**Passage provided:**
====

People management
Improving organisational efficiency
The Government’s ‘Efficiency Review’ has wide-ranging implications for all public sector organisations. Led by the Office of Government Commerce Chief Executive, Sir Peter Gershon, on behalf of the Treasury, the Gershon review aims to cut billions from public sector budgets, with a subsequent redirection of funds to the highest priority frontline public services.
The Government asks all councils to submit statements setting out what efficiencies they propose to deliver in 2006/07 and then a further statement identifying actual efficiencies generated in 2005/06. This reporting arrangement is part of an ongoing programme that aims to secure nearly £6.5 billion in efficiency gains from local government by 2007/08. Lewisham Council has so far submitted two statements to Government on its efficiency gains; the first of these was submitted in April 2005 and the second in June 2005. Both of these statements describe the specific measures Lewisham proposes to take, and has taken, to make more effective use of its finances, technology, staff and other resources. The Council is due to submit its next ‘forward looking’ Efficiency Statement in April 2006.

====

**Information shown:**
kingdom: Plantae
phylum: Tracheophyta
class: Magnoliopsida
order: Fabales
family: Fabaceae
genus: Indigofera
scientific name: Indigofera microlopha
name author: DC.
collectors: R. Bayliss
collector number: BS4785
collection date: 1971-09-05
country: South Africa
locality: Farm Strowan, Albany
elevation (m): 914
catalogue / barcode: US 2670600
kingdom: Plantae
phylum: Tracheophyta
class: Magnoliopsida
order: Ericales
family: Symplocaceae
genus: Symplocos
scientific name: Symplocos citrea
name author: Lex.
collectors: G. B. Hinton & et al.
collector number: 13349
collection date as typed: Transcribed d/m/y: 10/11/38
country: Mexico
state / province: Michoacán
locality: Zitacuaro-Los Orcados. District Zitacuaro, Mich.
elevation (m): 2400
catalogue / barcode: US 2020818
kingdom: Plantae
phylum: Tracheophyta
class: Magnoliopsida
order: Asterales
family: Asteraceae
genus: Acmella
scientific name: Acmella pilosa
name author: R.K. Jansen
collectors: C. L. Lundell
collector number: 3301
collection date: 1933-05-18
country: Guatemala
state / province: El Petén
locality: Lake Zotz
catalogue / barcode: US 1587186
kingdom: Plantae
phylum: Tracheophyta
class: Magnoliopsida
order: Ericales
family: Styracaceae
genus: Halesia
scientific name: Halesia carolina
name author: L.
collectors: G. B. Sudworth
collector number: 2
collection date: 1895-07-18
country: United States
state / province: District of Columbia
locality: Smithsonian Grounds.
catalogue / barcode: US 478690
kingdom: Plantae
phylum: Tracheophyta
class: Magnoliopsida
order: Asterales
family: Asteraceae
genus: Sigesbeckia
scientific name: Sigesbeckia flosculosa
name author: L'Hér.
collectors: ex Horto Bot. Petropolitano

====

**Set of tasks:**
1. In the passage on council efficiency, why does the Government have councils submit efficiency statements? Answer in one to three sentences.
2. Reproduce everything in the passage on council efficiency from "The Government asks" down to "in April 2006.".

**Answer list:**
1. The statements are part of an ongoing programme that aims to secure nearly £6.5 billion in efficiency gains from local government by 2007/08.

2.
The Government asks all councils to submit statements setting out what efficiencies they propose to deliver in 2006/07 and then a further statement identifying actual efficiencies generated in 2005/06. This reporting arrangement is part of an ongoing programme that aims to secure nearly £6.5 billion in efficiency gains from local government by 2007/08. Lewisham Council has so far submitted two statements to Government on its efficiency gains; the first of these was submitted in April 2005 and the second in June 2005. Both of these statements describe the specific measures Lewisham proposes to take, and has taken, to make more effective use of its finances, technology, staff and other resources. The Council is due to submit its next ‘forward looking’ Efficiency Statement in April 2006.